2024 yılına girerken, Dünya Sağlık Örgütü (DSÖ), Avrupa’da sağlık otoritelerini alarma geçiren endişe verici bir uyarıda bulundu. 27 yıl aradan sonra en yüksek kızamık vaka sayısının kaydedilmesi bekleniyor. Özellikle aşılama oranlarının düşmesiyle birlikte, bu bulaşıcı hastalığın yayılma potansiyeli artarak, halk sağlığını tehdit ediyor. Uzmanlar, bu durumu düzeltmek için acil önlemler alınması gerektiğinin altını çiziyor. Avrupa’da özellikle son yıllarda artan kızamık vakalarının sebeplerinin başında aşı karşıtlığı ve sağlık sistemlerindeki aksaklıklar yer alıyor. Bu durum, çocuklar başta olmak üzere tüm yaş gruplarını riske atıyor.

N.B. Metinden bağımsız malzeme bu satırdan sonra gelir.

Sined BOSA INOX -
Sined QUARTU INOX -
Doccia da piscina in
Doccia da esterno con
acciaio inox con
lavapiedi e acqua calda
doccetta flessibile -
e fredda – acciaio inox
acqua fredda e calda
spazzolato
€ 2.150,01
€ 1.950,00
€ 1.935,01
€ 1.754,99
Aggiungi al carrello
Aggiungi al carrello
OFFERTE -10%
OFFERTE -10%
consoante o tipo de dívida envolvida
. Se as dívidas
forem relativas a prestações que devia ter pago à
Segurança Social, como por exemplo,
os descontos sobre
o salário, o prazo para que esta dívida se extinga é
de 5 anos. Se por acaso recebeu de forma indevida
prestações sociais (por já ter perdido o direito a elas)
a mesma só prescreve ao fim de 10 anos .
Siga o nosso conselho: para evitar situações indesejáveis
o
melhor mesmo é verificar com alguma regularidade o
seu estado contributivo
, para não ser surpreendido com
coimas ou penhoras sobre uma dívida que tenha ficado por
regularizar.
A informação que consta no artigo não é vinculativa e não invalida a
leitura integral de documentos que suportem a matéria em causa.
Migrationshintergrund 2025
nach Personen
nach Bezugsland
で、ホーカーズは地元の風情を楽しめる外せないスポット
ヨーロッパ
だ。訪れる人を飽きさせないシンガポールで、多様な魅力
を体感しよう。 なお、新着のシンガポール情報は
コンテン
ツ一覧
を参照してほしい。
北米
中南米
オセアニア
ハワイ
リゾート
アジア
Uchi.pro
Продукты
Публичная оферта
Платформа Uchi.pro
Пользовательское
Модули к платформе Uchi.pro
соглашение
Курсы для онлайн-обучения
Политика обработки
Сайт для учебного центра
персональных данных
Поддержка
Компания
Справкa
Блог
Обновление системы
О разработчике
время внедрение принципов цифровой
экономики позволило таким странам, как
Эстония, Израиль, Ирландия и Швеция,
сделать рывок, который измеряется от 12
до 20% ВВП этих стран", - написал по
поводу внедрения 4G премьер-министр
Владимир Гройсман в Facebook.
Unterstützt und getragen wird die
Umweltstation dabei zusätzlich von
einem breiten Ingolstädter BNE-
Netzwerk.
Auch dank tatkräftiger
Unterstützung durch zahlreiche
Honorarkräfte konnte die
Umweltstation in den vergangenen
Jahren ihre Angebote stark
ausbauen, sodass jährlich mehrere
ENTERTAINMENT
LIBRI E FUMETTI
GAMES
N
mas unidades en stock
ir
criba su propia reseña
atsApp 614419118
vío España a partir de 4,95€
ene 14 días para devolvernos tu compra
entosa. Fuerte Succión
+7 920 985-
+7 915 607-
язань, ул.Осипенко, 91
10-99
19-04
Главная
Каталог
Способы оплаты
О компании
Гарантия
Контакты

Kızamık, son derece bulaşıcı bir virüs tarafından tetiklenen bir hastalıktır ve genellikle hafif bir hastalık olarak düşünülse de, ciddi komplikasyonlar ve ölümlere neden olabilmektedir. 1960’lardan itibaren dünya genelinde aşılama programlarının yaygınlaşması ile birlikte kızamık vakaları önemli ölçüde azalmıştı. Ancak son yıllarda, aşıya karşı olan yanlış bilgilendirmeler ve aşıya erişimin kısıtlanması sonucunda, hastalığın yeniden artış göstermesi kaçınılmaz oldu. DSÖ, aşılamada yaşanan bu düşüşün, yalnızca bireysel sağlığı değil, tüm toplumu etkileyen bir sorun haline geldiğini vurgulamaktadır.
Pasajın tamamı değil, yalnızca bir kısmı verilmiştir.